[[ Provided material open ]]

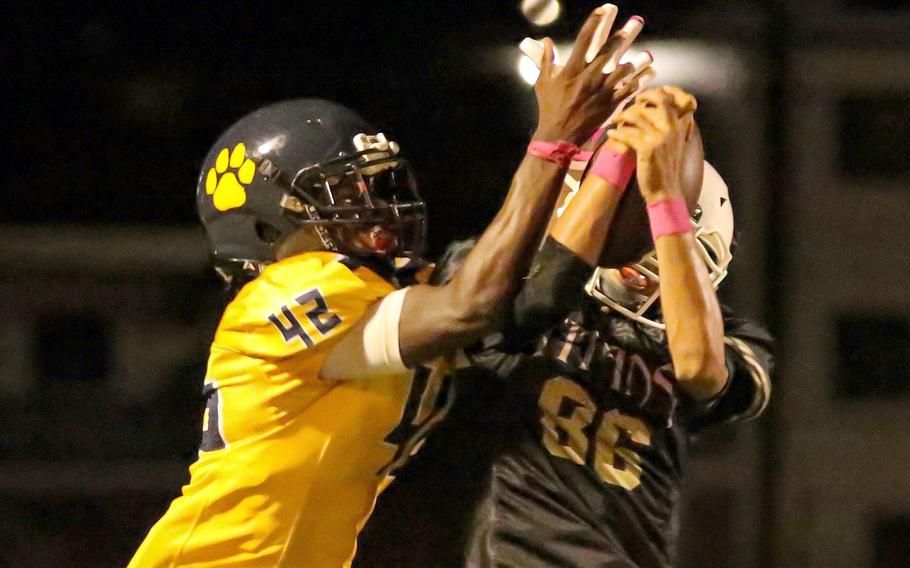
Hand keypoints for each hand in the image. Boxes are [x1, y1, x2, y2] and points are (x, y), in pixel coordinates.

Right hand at [533, 7, 645, 144]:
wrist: (560, 136)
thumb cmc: (549, 108)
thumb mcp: (543, 83)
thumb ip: (545, 60)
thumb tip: (545, 41)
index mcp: (572, 70)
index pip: (584, 40)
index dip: (595, 23)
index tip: (603, 9)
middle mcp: (589, 77)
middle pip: (610, 50)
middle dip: (624, 34)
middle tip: (637, 21)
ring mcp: (602, 91)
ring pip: (625, 70)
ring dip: (638, 60)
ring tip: (648, 53)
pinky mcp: (610, 104)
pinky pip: (629, 89)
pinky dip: (640, 81)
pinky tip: (650, 72)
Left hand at [606, 86, 697, 201]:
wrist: (666, 190)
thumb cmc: (665, 168)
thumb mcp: (672, 145)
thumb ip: (667, 127)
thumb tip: (653, 112)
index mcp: (678, 127)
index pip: (668, 100)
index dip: (654, 94)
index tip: (642, 97)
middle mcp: (671, 129)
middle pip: (654, 102)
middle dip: (638, 101)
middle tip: (626, 107)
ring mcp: (659, 137)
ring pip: (637, 116)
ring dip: (622, 117)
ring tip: (615, 120)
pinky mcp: (647, 148)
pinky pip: (627, 134)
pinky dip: (617, 133)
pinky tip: (611, 135)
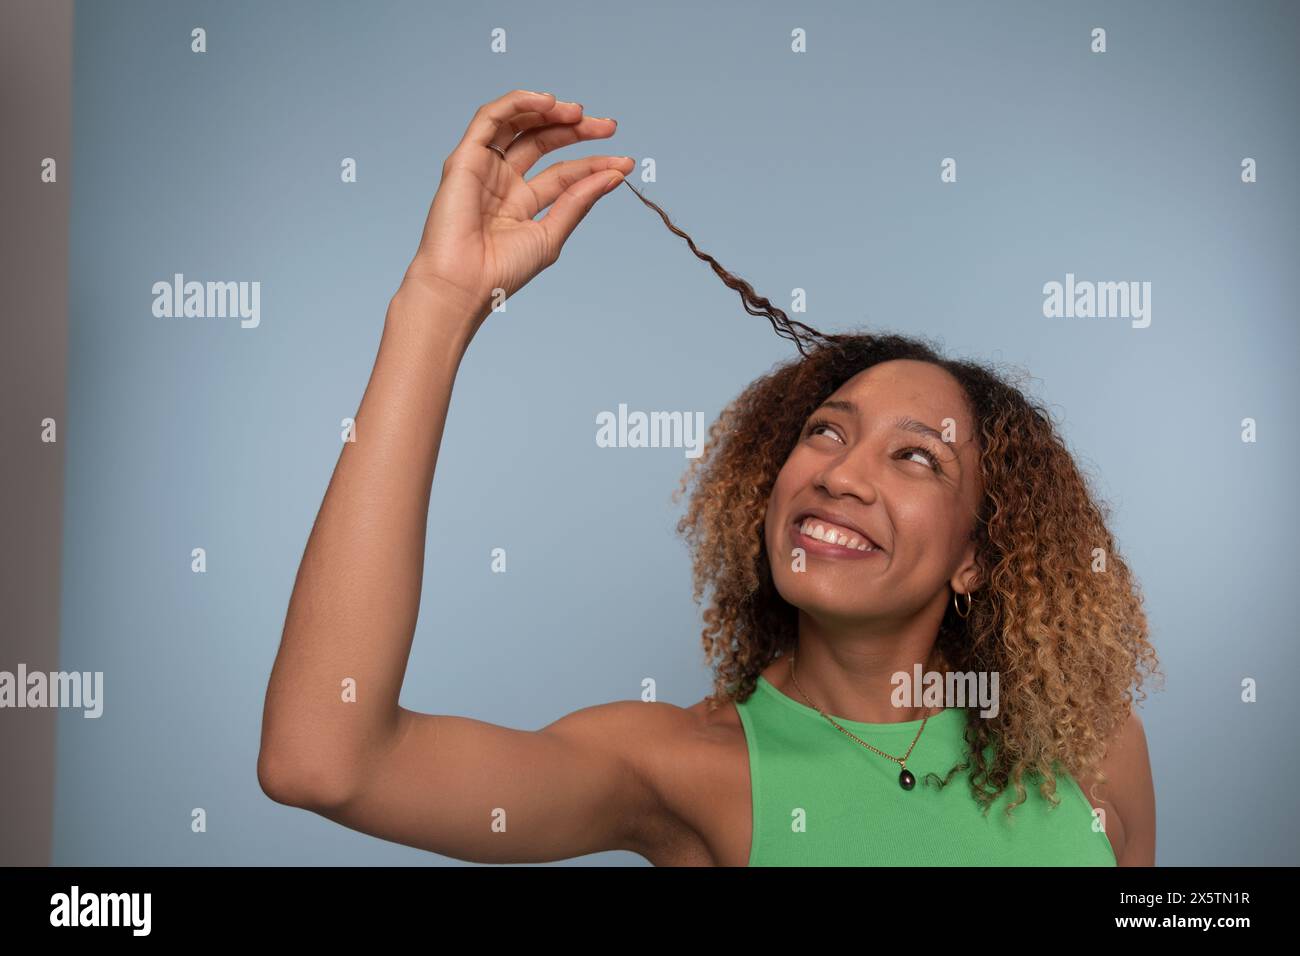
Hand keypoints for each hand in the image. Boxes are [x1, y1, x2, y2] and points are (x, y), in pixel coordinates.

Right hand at [400, 88, 633, 322]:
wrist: (464, 283)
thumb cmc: (502, 270)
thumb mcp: (550, 235)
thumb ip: (578, 202)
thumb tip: (614, 175)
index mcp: (522, 202)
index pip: (563, 172)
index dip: (594, 163)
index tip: (625, 162)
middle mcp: (503, 180)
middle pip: (543, 141)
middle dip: (576, 129)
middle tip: (608, 127)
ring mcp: (484, 167)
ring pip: (519, 124)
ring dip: (549, 111)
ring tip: (578, 113)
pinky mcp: (465, 157)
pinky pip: (491, 117)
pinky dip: (518, 102)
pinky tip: (547, 102)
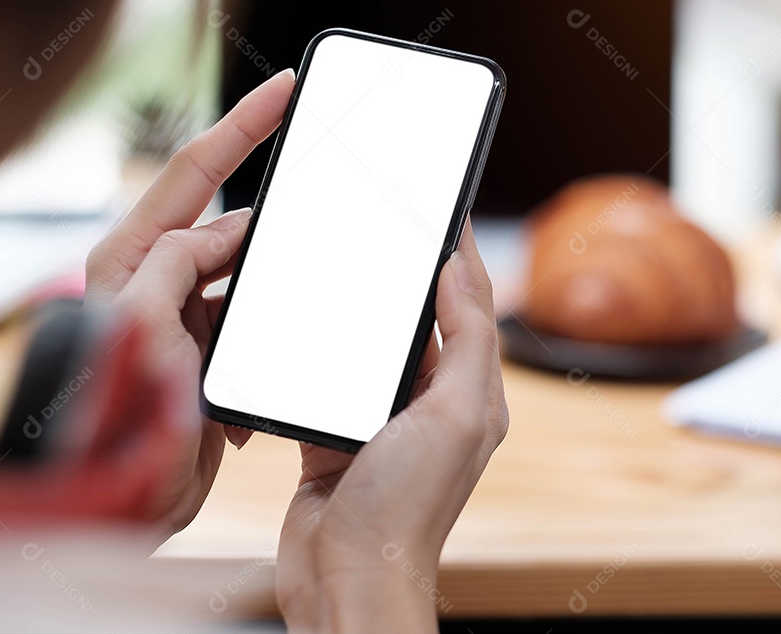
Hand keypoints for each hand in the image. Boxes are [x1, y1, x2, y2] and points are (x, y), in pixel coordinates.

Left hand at [81, 69, 294, 538]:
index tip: (286, 91)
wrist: (125, 501)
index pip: (194, 170)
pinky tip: (274, 354)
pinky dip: (269, 327)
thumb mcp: (142, 325)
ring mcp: (182, 311)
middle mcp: (155, 277)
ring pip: (246, 272)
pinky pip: (251, 315)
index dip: (243, 125)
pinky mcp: (206, 346)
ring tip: (295, 305)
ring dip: (274, 286)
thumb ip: (175, 263)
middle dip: (272, 219)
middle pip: (226, 221)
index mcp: (132, 258)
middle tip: (320, 215)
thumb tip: (227, 231)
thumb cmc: (117, 415)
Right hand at [275, 222, 509, 632]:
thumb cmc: (405, 507)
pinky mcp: (336, 430)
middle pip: (423, 315)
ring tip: (350, 251)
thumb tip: (459, 271)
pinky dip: (323, 343)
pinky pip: (331, 372)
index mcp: (471, 393)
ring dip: (364, 300)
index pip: (470, 303)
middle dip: (409, 266)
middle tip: (390, 216)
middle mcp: (432, 401)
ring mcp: (382, 416)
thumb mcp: (454, 415)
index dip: (458, 252)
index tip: (443, 205)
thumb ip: (465, 341)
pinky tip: (309, 316)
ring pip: (375, 340)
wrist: (344, 576)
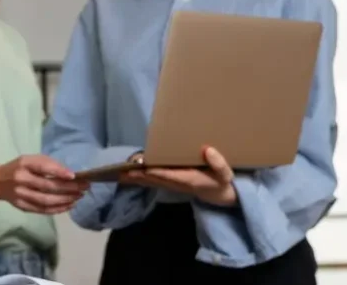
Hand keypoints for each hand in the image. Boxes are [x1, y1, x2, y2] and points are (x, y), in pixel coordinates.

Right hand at [0, 155, 88, 213]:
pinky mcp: (23, 207)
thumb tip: (69, 174)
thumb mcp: (29, 160)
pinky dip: (58, 209)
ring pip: (46, 200)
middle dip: (68, 188)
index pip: (42, 167)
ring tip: (79, 197)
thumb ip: (47, 164)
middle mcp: (21, 179)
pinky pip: (43, 210)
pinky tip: (68, 205)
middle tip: (84, 188)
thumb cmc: (19, 168)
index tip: (74, 176)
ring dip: (65, 200)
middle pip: (47, 186)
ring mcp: (21, 195)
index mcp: (23, 164)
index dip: (58, 172)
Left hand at [121, 146, 236, 206]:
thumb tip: (208, 150)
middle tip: (122, 172)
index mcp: (191, 180)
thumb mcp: (226, 174)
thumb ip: (219, 163)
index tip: (145, 168)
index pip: (171, 176)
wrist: (220, 195)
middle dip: (139, 176)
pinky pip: (153, 181)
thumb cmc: (222, 181)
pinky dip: (140, 178)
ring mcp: (172, 185)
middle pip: (155, 180)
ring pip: (151, 182)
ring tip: (119, 174)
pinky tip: (129, 175)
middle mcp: (178, 184)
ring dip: (136, 178)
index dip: (157, 172)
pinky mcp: (170, 183)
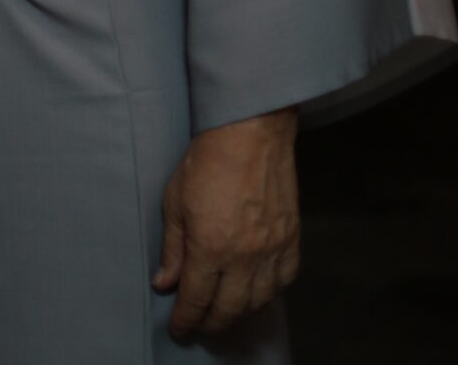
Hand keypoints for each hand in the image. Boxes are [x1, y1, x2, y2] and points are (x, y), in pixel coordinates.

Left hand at [152, 106, 300, 340]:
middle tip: (200, 325)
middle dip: (211, 324)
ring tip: (227, 313)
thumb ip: (172, 247)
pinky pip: (286, 281)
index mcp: (210, 247)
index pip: (196, 300)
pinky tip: (259, 292)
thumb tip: (166, 284)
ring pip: (259, 302)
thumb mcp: (175, 200)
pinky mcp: (292, 237)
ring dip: (241, 314)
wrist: (250, 129)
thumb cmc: (207, 158)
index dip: (186, 320)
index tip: (178, 329)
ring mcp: (272, 249)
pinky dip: (272, 294)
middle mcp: (244, 257)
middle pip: (229, 310)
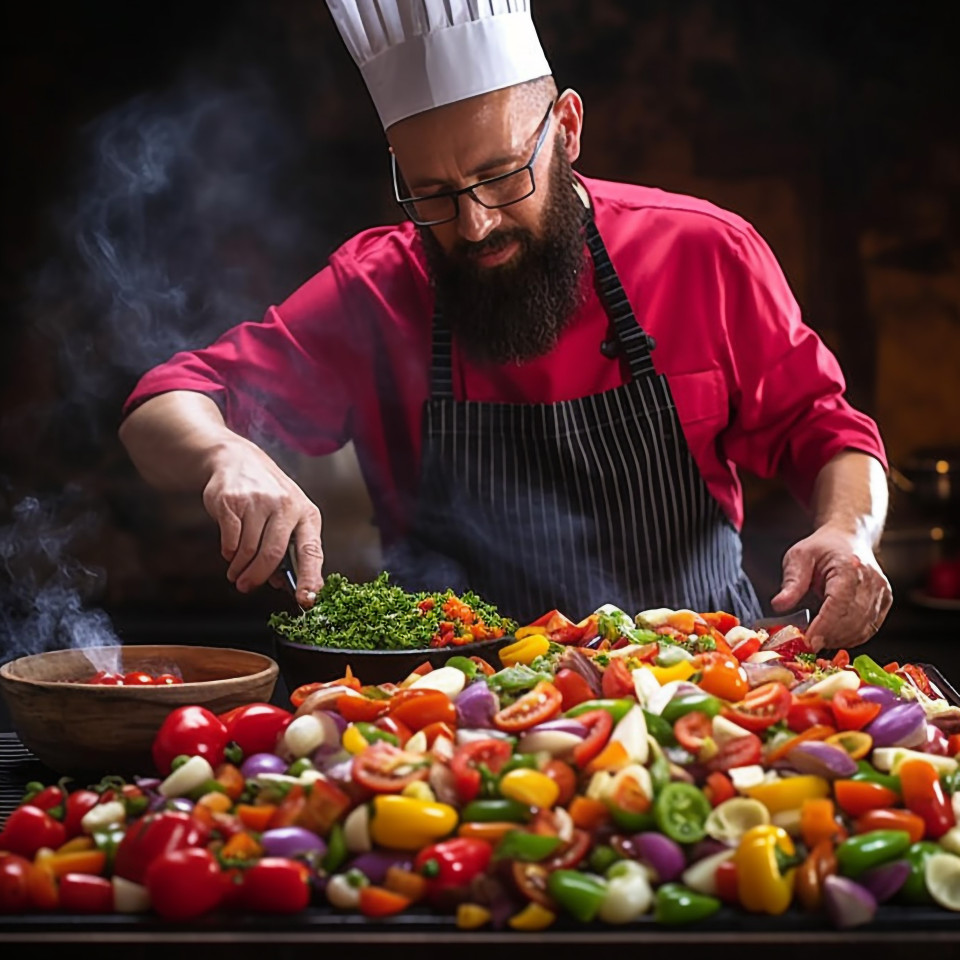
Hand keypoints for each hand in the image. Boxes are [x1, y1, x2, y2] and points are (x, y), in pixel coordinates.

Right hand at [201, 438, 323, 607]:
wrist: (237, 460)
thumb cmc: (267, 496)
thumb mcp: (288, 516)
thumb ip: (288, 548)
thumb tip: (282, 583)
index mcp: (306, 514)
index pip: (312, 551)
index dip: (310, 578)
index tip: (307, 599)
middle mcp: (286, 506)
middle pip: (273, 554)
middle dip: (258, 577)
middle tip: (246, 587)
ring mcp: (258, 502)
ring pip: (249, 550)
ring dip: (240, 568)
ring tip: (236, 572)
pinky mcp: (233, 501)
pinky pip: (230, 540)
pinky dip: (228, 552)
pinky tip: (230, 551)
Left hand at [770, 524, 892, 651]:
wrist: (848, 538)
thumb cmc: (823, 547)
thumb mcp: (799, 557)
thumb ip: (791, 582)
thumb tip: (779, 605)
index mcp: (850, 567)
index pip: (839, 604)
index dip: (824, 626)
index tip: (808, 642)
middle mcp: (872, 581)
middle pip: (852, 620)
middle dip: (828, 636)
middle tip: (806, 644)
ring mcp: (882, 593)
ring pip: (862, 629)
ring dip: (838, 639)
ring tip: (816, 638)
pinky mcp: (884, 603)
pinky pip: (869, 629)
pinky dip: (849, 637)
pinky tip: (832, 635)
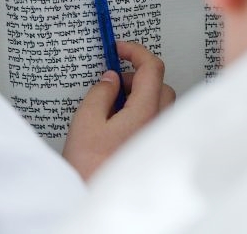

[[ Provided material closed ]]

=== Exercise ===
Each record must appear again exactly as written above, without its pictures.

=== Exercise answer ===
Hand keypoints for each hand in the image. Boxes are [x1, y1, x2, y2] and points are (x, y), in pixel coordinates.

Right hand at [533, 7, 645, 144]:
wrist: (560, 136)
thumb cmc: (549, 108)
thumb mcp: (543, 83)
thumb ip: (545, 60)
thumb tip: (545, 41)
index mcp: (572, 70)
index pip: (584, 40)
index dip: (595, 23)
index tip: (603, 9)
middle mcp: (589, 77)
middle pip: (610, 50)
middle dip: (624, 34)
middle tip: (637, 21)
ring mcp: (602, 91)
ring pip: (625, 70)
ring dip: (638, 60)
ring tip: (648, 53)
pinky mcp: (610, 104)
pinky pip: (629, 89)
pinky dip: (640, 81)
pinky tip: (650, 72)
Left hand at [606, 86, 697, 201]:
wrist: (666, 190)
thumb cmc: (665, 168)
thumb mcp: (672, 145)
thumb ip: (667, 127)
thumb tip: (653, 112)
index mcp: (678, 127)
index pip: (668, 100)
index dip: (654, 94)
index tip: (642, 97)
middle mcp: (671, 129)
middle pip: (654, 102)
middle dip: (638, 101)
middle tip: (626, 107)
ring mcp: (659, 137)
ring pip: (637, 116)
ring dip: (622, 117)
ring tip: (615, 120)
pinky mcp: (647, 148)
pinky pip: (627, 134)
pinky dip: (617, 133)
pinky tip: (611, 135)
Hand keypoints for each hand in the image. Boxes are [x1, y1, x2, y2] and points are (x, y), in pixel coordinates.

Right hand at [400, 88, 633, 322]:
wrist: (464, 283)
thumb cmc: (502, 270)
thumb mcp: (550, 235)
thumb ip: (578, 202)
thumb tip: (614, 175)
index mcp: (522, 202)
index pip: (563, 172)
index dip: (594, 163)
index tip: (625, 162)
middle mcp: (503, 180)
middle pip: (543, 141)
middle dip: (576, 129)
middle tip: (608, 127)
ring mcp: (484, 167)
ring pip: (519, 124)
ring dip: (549, 111)
ring tip: (578, 113)
pinky mcp: (465, 157)
pinky pip: (491, 117)
pinky dip: (518, 102)
pinky tip: (547, 102)
Hand keypoints for each hand in the image. Boxes are [x1, y1, x2, y2] and points are (x, y), in pixel coordinates.

Left hand at [81, 69, 294, 538]:
index tip: (286, 91)
wrist: (125, 501)
index pip: (194, 170)
pinky tip: (274, 354)
pinky dip: (269, 327)
thumb mcp: (142, 325)
ring mcp: (182, 311)
middle mcp: (155, 277)
ring pip: (246, 272)
pinky pip: (251, 315)
index dip: (243, 125)
pinky mcp: (206, 346)
ring tip: (295, 305)
ring dip: (274, 286)
thumb ip: (175, 263)
middle dip: (272, 219)
middle pip: (226, 221)
index mcp: (132, 258)
middle tip: (320, 215)
thumb tip: (227, 231)
thumb cmc: (117, 415)
Right hand at [275, 222, 509, 632]:
thumb cmc: (405, 507)
pinky mcp: (336, 430)
middle pip: (423, 315)
ring tip: (350, 251)
thumb tip: (459, 271)
pinky dip: (323, 343)
pinky pip: (331, 372)
index mcp: (471, 393)
ring dip: (364, 300)
index pip: (470, 303)
middle dip: (409, 266)
middle tip: (390, 216)
middle mcp: (432, 401)
ring mcp: (382, 416)
thumb mcp: (454, 415)
index dip: (458, 252)
index tip: (443, 205)
thumb ip: (465, 341)
pinky tip: (309, 316)
ring pip: (375, 340)
wrist: (344, 576)
Hand keypoints for each hand in the image. Boxes are [x1, y1, x2, y2] and points are (x, y), in pixel coordinates.

Right hand at [0, 155, 88, 213]:
pinky mcp: (23, 207)
thumb tip: (69, 174)
thumb mcp: (29, 160)
pinky dip: (58, 209)
ring pip: (46, 200)
middle dip: (68, 188)
index pip: (42, 167)
ring tip: (79, 197)
thumb ip: (47, 164)
middle mcp: (21, 179)
pinky pip: (43, 210)
pinky tip: (68, 205)
middle tip: (84, 188)
thumb cmc: (19, 168)
index tip: (74, 176)
ring dip: (65, 200)
middle pip: (47, 186)
ring mcp: (21, 195)
index mcp: (23, 164)
index dip: (58, 172)
Left hand at [121, 146, 236, 206]:
thumb tip: (208, 150)
middle tip: (122, 172)
index mcp: (191, 180)
thumb mcp: (226, 174)
thumb ip: (219, 163)
index tip: (145, 168)
index pip: (171, 176)
wrist: (220, 195)
middle dip: (139, 176)
pinky pip: (153, 181)
thumb cmc: (222, 181)
pinky dip: (140, 178)
ring mcp: (172, 185)
middle pip: (155, 180)
ring pip: (151, 182)
ring tip: (119, 174)
pinky tip: (129, 175)
middle mcp: (178, 184)
ring dip: (136, 178)
index dip: (157, 172)
pinky mcp: (170, 183)
Hand keypoints for each hand in the image. Boxes are [x1, y1, x2, y2] and points are (x, y), in pixel coordinates.

Left hand at [152, 106, 300, 340]:
middle tip: (200, 325)
middle dip: (211, 324)
ring tip: (227, 313)
thumb ip: (172, 247)
pinky pip: (286, 281)
index mcp: (210, 247)
index pip: (196, 300)
pinky tip: (259, 292)
thumb tip: (166, 284)
ring pip: (259, 302)
thumb mcp: (175, 200)
pinky mcp: (292, 237)
ring dip: (241, 314)
wrist: (250, 129)
thumb cmc: (207, 158)
index dip: (186, 320)
index tip: (178, 329)
ring mcp: (272, 249)
pinky dip: (272, 294)
middle mcp: (244, 257)
middle pip: (229, 310)
Hand keypoints for each hand in the image. Boxes are [x1, y1, x2, y2] and points are (x, y), in pixel coordinates.

Right hand at [201, 438, 323, 607]:
wrist: (237, 460)
thumb cmc: (267, 496)
thumb mcp: (288, 516)
thumb ip: (288, 548)
thumb tip: (282, 583)
index mcp: (306, 514)
index pip: (312, 551)
index dip: (310, 578)
index tip: (307, 599)
middle mcp: (286, 506)
middle pip: (273, 554)
middle dip: (258, 577)
middle tip: (246, 587)
ring mcp: (258, 502)
ring pip: (249, 550)
ring dip: (240, 568)
ring tip: (236, 572)
pinky mcp: (233, 501)
pinky pip: (230, 540)
pinky dip: (228, 552)
pinky tip: (230, 551)
Left hand at [770, 524, 892, 651]:
wrist: (848, 538)
thumb cmc: (823, 547)
thumb mcp: (799, 557)
thumb ip: (791, 582)
thumb tip: (779, 605)
index mcp: (850, 567)
index pip: (839, 604)
index dip: (824, 626)
index tip: (808, 642)
middle mcp: (872, 581)
middle pip: (852, 620)
middle dip: (828, 636)
middle tip: (806, 644)
ring mcp: (882, 593)
ring pip: (862, 629)
ring dip: (838, 639)
ring tip: (816, 638)
pinky mcp: (884, 603)
pinky pip: (869, 629)
pinky dip: (849, 637)
pinky tip: (832, 635)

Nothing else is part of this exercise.